To address this, we introduce a mechanism that allows sessions to retain their worker thread while in a critical state. This ensures that these connections can always proceed to release locks or complete transactions, even under thread-pool saturation.
ProxySQL implements a similar idea at the connection-pooling level (disabling multiplexing when locks or transactions are active), which partially motivated this feature. Unlike ProxySQL, MariaDB’s solution will be configurable and fine-grained.
Description
Add a new SET-variable, "thread_pool_avoid_yield", to specify conditions under which a connection should NOT yield its OS thread back to the thread pool. Connections in this state:
- Have thread priority shown as "highest" in Information Schema threadpool-related tables (current levels are "high" and "normal").
- Keep their sockets out of epoll/IOCP sets and wait directly for client network data, similar to a thread-per-connection model.

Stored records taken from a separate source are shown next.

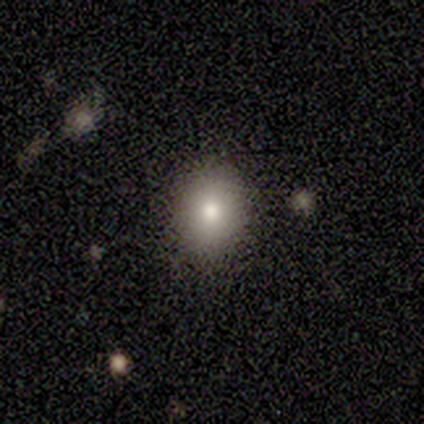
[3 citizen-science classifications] featured or disk 67%, smooth 33%, star or artifact 0%. Down the decision tree: edge-on disk — no (100%); bar — no (100%); spiral arms — no (100%); bulge size — large (50%, tied with moderate); merging — none (100%).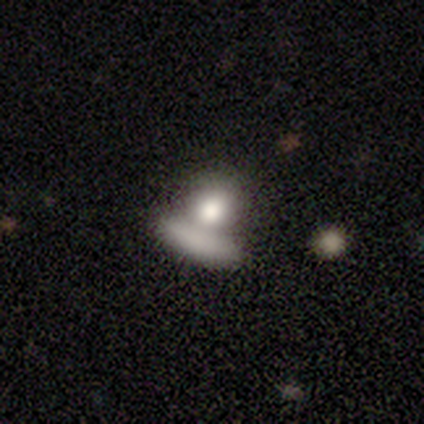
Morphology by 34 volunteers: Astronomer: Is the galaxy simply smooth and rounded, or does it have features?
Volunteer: smooth — 79%.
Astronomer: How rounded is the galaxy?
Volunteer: round — 56% (runner-up: in between, 37%).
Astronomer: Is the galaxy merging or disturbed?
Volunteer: merger — 81%.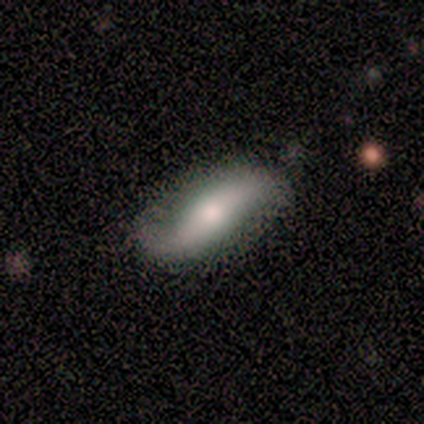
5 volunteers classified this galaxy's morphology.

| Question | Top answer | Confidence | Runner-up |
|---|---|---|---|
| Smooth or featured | smooth | 60% | featured or disk (40%) |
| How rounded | in between | 100% | — |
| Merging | none | 100% | — |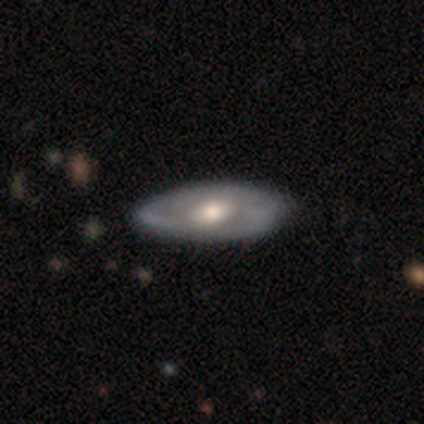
Smooth or featured? 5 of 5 (100%) said featured or disk. Edge-on disk? 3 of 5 (60%) said no. Bar? 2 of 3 (67%) said weak. Spiral arms? 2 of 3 (67%) said yes. Spiral winding? 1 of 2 (50%, tied with medium) said tight. Spiral arm count? 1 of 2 (50%, tied with can't tell) said 2. Bulge size? 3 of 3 (100%) said moderate. Merging? 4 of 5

This ensures that sessions holding critical locks or in active transactions retain their worker thread until they can safely release locks.
Variable: thread_pool_avoid_yield
- Type: SET, global/session
- Privilege: CONNECTION_ADMIN
- Default: never (decide later)
- Values:
- never — always yield (current behavior)
- global_lock — holding FTWRL
- table_lock — holding explicit table locks
- user_lock — holding user-level locks (GET_LOCK(), etc.)
- transaction — active transaction (there is a possibility of row locks)
- mdl_lock — holding any MDL
- always — never yield; emulate thread-per-connection session behavior. meant to be temporary for high priority administration tasks.
Examples:
SET GLOBAL thread_pool_avoid_yield='transaction, mdl_lock';
SET SESSION thread_pool_avoid_yield='always';
Benefits
- Prevents deadlocks caused by thread-pool saturation.
- Provides fine-grained control over yield behavior.
- Enables per-session temporary “thread-per-connection”-like mode (`always`) for privileged users, which reduces the need for extra_port variable usage, it was introduced exactly because of deadlock possibility.